In gas turbines, film cooling is required to protect metal parts from hot combustion gases. Reduction in coolant mass flow increases cycle efficiency, and hence reduces greenhouse gas emissions. However, the lifespan of a cooled component is sensitive to the metal temperature within the part. A designer requires predictions of cooling performance to make this compromise, yet present design methods are subject to uncertainty and are not viable without empirical input.

Flow through a turbine is inherently unsteady due to relative motion of stators and rotors, termed blade row interaction. Blade row interaction is not captured in flat-plate and cascade testing, or present design methods, contributing to uncertainty in predicted cooling performance. The aims of this thesis are to establish the mechanisms by which blade row interaction affects rotor film cooling, and quantify their influence on cooling performance in a representative case.

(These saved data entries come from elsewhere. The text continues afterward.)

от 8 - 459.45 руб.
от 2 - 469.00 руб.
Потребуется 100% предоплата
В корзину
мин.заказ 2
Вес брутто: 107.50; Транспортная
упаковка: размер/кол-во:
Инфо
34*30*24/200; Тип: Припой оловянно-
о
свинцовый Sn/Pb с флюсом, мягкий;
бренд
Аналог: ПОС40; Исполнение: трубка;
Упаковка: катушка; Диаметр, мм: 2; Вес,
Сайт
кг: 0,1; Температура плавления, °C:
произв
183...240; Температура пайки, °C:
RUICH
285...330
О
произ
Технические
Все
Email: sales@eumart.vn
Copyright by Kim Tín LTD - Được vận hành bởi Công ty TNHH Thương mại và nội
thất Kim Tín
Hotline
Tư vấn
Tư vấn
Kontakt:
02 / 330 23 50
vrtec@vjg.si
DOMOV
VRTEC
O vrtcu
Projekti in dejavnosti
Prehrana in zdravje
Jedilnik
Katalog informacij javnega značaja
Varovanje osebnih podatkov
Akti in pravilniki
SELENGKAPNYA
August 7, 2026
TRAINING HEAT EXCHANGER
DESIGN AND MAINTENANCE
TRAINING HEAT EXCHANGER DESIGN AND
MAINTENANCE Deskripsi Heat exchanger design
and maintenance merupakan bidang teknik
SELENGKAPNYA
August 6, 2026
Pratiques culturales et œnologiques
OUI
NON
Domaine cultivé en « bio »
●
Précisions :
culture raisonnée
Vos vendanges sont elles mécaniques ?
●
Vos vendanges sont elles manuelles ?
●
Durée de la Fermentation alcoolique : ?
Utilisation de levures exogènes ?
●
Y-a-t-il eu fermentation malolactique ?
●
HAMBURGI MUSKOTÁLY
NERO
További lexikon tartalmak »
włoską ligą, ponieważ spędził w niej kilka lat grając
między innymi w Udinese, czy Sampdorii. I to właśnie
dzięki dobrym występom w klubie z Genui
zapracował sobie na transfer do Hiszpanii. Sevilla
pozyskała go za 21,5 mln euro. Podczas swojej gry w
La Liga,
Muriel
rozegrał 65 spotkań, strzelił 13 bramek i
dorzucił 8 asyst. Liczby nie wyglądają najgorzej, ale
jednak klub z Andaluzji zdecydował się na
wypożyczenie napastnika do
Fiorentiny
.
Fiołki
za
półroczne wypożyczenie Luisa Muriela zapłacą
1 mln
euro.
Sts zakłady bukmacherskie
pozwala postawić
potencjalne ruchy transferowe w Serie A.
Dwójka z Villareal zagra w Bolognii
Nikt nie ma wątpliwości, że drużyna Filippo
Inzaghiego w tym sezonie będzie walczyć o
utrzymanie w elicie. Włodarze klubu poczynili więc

A new experimental rig is developed to facilitate aerodynamic and heat transfer measurements of cooling holes subject to unsteady main-stream boundary conditions. The effect of unsteadiness is set by non-linearity in the hole response. Unsteadiness reduces film effectiveness by up to 31% with cylindrical holes at a low momentum flux ratio, because the response to perturbations is non-linear. Cylindrical holes at a high momentum flux ratio, and fan-shaped holes, are robust to unsteadiness because they respond linearly.

Non-film-resolved computations are used to identify the blade row interaction mechanisms generating unsteady main-stream boundary conditions in a turbine rotor. A quasi-steady model is used to predict instantaneous excursions in cooling hole momentum flux ratio. Fluctuations of at least ±30% are present for all hole locations, due to both upstream vane wake and potential field interaction.

A hybrid URANS–LES computational approach is implemented, validated against experimental data, and applied to a turbine stage cascade model. Compared to steady conditions, blade row interaction reduces rotor film effectiveness: by up to 18% on the pressure side, due to migration of vane coolant across the passage; and by up to 30% on the suction side, due to wake interactions increasing the film mixing rate.